The point I’m trying to make is that, at a time when there is a lot of suspiciousness and enmity and contempt for members of other groups, you can get charismatic, visionary leaders that step up.

I want to be careful about how we think about leadership because it isn’t always just one great man that stands up, it’s often times a group of people that see it together and mobilize it together, men and women who are able to make that case and make it in a compelling way and really articulate what that vision is and the benefits of that for moving societies forward.

MK: How would things change in the world if we implemented some of these ideas you’re talking about, if we actually studied peaceful societies?

PC:
What we’ve been trying to do here is we’re about four years into a ten year project to identify the research that’s out there on peaceful societies and then present it in ways to policymakers that help them understand it as a system. There is no one magic bullet. It’s a combination of things that feed each other that create these more robust, peaceful communities and nations.
And then, to give them some decision-making tools to help them understand that there are sometimes unintended negative consequences of well-intentioned actions. I think that’s often times what happens with a lot of international policymaking or programing that is top down is that there is sometimes equal harm and equal good done.
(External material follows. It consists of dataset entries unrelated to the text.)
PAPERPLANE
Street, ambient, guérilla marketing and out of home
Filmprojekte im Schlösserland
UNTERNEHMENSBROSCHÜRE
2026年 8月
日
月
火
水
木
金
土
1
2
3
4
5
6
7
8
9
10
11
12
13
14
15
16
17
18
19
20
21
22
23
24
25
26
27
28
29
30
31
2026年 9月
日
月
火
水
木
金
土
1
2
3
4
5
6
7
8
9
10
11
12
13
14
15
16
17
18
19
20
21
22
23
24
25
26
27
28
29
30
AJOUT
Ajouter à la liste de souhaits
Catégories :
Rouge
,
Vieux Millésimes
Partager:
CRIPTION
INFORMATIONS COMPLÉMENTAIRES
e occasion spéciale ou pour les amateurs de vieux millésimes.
Part of what we’re trying to do is education policymakers and decisionmakers at the UN and elsewhere about complex systems. How do you work with complex systems? What are the things that you shouldn’t do that will harm? What are the things that you should do?
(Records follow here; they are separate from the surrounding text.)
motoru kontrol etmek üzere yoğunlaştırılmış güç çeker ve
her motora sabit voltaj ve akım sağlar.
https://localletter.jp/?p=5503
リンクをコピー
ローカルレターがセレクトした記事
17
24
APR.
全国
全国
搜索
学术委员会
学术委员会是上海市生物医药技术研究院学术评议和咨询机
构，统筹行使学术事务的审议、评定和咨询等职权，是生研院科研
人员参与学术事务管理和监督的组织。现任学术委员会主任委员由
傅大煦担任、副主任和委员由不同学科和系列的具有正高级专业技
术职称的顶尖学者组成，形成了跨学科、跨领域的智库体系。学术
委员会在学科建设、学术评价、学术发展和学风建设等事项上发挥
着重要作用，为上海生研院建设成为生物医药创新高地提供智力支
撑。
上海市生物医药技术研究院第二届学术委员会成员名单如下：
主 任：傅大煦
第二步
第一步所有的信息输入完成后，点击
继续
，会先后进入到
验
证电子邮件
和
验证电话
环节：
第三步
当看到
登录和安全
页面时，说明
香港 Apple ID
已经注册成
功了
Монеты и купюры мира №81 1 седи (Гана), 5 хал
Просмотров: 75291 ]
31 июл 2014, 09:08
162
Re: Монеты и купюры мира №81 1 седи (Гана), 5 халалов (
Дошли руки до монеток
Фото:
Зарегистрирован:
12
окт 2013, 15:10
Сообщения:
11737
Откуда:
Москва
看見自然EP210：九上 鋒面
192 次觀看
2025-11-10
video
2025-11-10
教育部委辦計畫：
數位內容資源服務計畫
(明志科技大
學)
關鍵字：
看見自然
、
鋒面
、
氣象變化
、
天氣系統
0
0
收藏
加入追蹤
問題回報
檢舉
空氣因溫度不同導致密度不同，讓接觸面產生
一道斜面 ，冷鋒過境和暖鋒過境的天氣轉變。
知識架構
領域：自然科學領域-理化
In a complex system, local solutions that emerge from within the system, from within the community, if they’ve come up and been sustained in the community, they’re usually much more sustainable than anything an external actor can bring in from the outside.

I had a colleague named Laura Chasin who was a brilliant colleague who worked on a lot of divisive issues through a group out of Cambridge called The Public Conversations Project.

What Laura would do when she was invited into a community to help them work on some very polarizing issue is she would try to identify what she called the “networks of effective action;” who are the local actors on the ground, even in a very polarized, sometimes unsafe place, who are still in communication and dialogue across the other side. Sometimes they’re clergy, sometimes they’re merchants just trying to run their café and keep the doors open to members of both groups, but who are those folks that are already effectively navigating this polarization and mitigating it and is there a way to support what they do and encourage what they do already that will help it scale up and help it be a more robust internal intervention? Usually, those are much more effective than bringing any half-baked ideas in from the outside.